Problem description
The model consists of a circular disk with an inner radius of 1 and an outer radius of 2. No particular unit system is used, but it is assumed that the units are consistent. The disk is in contact with a flat rigid surface and spins at a constant angular velocity. Friction is neglected so that the disk spins without translating along the surface. Inertia effects are also neglected. The material is incompressible hyperelastic with instantaneous elastic moduli 100 and 25, shear relaxation coefficient 0.2, and relaxation time 0.1s. Plane strain boundary conditions are applied in the axial direction.
The steady-state transport analysis capability requires a finite element mesh of the cross-section of the body as a starting point. The cross-section is discretized with axisymmetric CAX4RH elements. The inside of the disk is assumed to be in contact with a rigid rim. We model this by a kinematic coupling constraint that couples all the nodes on the inside surface to a reference node placed on the center of the axle. This node is used to prescribe the motion of the disk in the subsequent three-dimensional Lagrangian reference analysis. A kinematic coupling constraint is specified.
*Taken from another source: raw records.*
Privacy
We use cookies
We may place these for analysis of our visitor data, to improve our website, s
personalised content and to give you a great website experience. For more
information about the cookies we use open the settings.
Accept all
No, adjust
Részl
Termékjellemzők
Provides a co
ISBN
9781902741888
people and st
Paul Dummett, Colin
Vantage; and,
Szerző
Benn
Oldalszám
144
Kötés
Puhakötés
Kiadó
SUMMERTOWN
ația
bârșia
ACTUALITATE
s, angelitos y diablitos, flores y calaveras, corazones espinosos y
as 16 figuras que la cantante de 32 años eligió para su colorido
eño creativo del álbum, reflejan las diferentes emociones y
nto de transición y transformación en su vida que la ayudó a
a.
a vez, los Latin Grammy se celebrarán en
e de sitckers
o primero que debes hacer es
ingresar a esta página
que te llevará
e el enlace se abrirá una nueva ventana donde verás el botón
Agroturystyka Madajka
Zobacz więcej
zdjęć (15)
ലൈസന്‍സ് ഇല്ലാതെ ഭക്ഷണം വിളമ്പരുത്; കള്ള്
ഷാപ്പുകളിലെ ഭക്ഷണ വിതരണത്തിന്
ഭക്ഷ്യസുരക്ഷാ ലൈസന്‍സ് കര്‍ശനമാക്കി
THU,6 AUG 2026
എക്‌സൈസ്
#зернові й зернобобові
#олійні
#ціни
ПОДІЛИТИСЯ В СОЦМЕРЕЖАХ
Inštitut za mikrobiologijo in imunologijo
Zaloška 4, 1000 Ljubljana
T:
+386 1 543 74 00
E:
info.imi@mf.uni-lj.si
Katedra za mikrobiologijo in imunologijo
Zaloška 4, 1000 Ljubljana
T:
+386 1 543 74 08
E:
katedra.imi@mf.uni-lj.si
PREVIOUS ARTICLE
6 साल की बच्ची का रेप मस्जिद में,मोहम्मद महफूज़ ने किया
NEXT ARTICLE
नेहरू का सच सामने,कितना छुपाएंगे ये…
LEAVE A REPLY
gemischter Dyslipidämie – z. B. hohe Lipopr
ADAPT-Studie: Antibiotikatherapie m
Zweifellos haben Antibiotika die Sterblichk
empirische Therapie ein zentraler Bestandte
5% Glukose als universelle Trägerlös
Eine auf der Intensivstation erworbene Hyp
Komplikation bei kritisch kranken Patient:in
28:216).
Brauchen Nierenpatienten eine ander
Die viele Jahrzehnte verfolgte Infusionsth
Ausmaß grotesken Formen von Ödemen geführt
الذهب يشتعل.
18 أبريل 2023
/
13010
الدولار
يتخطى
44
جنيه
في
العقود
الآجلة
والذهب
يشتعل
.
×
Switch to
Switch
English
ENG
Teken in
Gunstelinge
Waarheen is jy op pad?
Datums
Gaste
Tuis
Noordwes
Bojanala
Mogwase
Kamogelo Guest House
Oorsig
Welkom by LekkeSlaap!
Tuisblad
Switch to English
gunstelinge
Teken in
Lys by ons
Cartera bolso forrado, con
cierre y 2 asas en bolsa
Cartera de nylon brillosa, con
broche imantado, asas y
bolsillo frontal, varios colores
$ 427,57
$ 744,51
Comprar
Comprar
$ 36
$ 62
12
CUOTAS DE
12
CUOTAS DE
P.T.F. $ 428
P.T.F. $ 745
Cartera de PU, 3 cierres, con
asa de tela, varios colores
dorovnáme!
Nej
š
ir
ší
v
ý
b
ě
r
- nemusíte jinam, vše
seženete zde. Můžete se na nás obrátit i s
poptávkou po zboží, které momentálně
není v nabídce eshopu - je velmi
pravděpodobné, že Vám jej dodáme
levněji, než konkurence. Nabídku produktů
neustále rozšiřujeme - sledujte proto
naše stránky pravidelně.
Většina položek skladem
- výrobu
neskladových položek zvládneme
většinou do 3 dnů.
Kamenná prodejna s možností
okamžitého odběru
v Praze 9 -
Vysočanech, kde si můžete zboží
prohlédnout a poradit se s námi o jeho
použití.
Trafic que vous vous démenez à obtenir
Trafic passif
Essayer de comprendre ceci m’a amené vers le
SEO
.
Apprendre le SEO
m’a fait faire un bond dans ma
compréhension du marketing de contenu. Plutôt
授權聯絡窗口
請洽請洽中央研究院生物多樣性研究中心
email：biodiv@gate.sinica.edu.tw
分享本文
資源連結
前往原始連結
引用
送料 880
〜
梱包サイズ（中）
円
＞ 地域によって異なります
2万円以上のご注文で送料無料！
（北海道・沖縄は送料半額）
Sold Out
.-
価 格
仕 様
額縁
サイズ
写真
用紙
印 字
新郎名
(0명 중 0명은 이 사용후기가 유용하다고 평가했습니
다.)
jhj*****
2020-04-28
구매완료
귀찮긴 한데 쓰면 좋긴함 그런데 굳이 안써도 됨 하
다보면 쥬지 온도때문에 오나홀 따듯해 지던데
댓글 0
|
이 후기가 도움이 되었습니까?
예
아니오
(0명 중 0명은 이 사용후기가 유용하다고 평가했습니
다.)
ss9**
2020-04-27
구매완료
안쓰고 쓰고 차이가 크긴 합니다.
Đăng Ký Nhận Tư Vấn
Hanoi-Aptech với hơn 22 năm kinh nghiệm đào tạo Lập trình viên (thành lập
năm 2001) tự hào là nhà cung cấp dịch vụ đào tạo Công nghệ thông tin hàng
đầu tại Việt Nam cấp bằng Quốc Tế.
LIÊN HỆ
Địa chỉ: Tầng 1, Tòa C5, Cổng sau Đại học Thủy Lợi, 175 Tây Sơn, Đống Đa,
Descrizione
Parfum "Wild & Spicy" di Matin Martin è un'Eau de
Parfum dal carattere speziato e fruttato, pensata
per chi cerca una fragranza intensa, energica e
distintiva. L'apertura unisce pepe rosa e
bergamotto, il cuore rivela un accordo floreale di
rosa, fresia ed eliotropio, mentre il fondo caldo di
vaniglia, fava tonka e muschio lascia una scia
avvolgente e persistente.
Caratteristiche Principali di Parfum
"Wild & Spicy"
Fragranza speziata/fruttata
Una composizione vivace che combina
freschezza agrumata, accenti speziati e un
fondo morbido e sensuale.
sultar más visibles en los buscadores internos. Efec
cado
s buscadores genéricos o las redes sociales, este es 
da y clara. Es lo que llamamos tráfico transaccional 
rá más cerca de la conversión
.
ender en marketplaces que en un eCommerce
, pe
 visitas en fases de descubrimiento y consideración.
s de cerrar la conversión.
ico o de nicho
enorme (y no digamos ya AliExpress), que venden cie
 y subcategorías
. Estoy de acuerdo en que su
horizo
A datacheck analysis is performed to write the axisymmetric model information to a restart file. The restart file is then read in a subsequent run, and a three-dimensional model is generated by Abaqus by revolving the cross-section about the symmetry axis using symmetric model generation. This method of generating the finite element model is required by Abaqus to define the streamlines in the model. The axisymmetric CAX4RH elements are converted to C3D8RH elements during the model generation. Since the foundation is not axisymmetric, it is defined in the three-dimensional model as a rigid surface. The three-dimensional finite element mesh is shown in Figure 1. To obtain a reference solution, a similar mesh is used for a Lagrangian analysis except that the entire circumference is finely discretized to accommodate the changing contact conditions during the spinning motion.
We also include a model using cylindrical (CCL12) elements.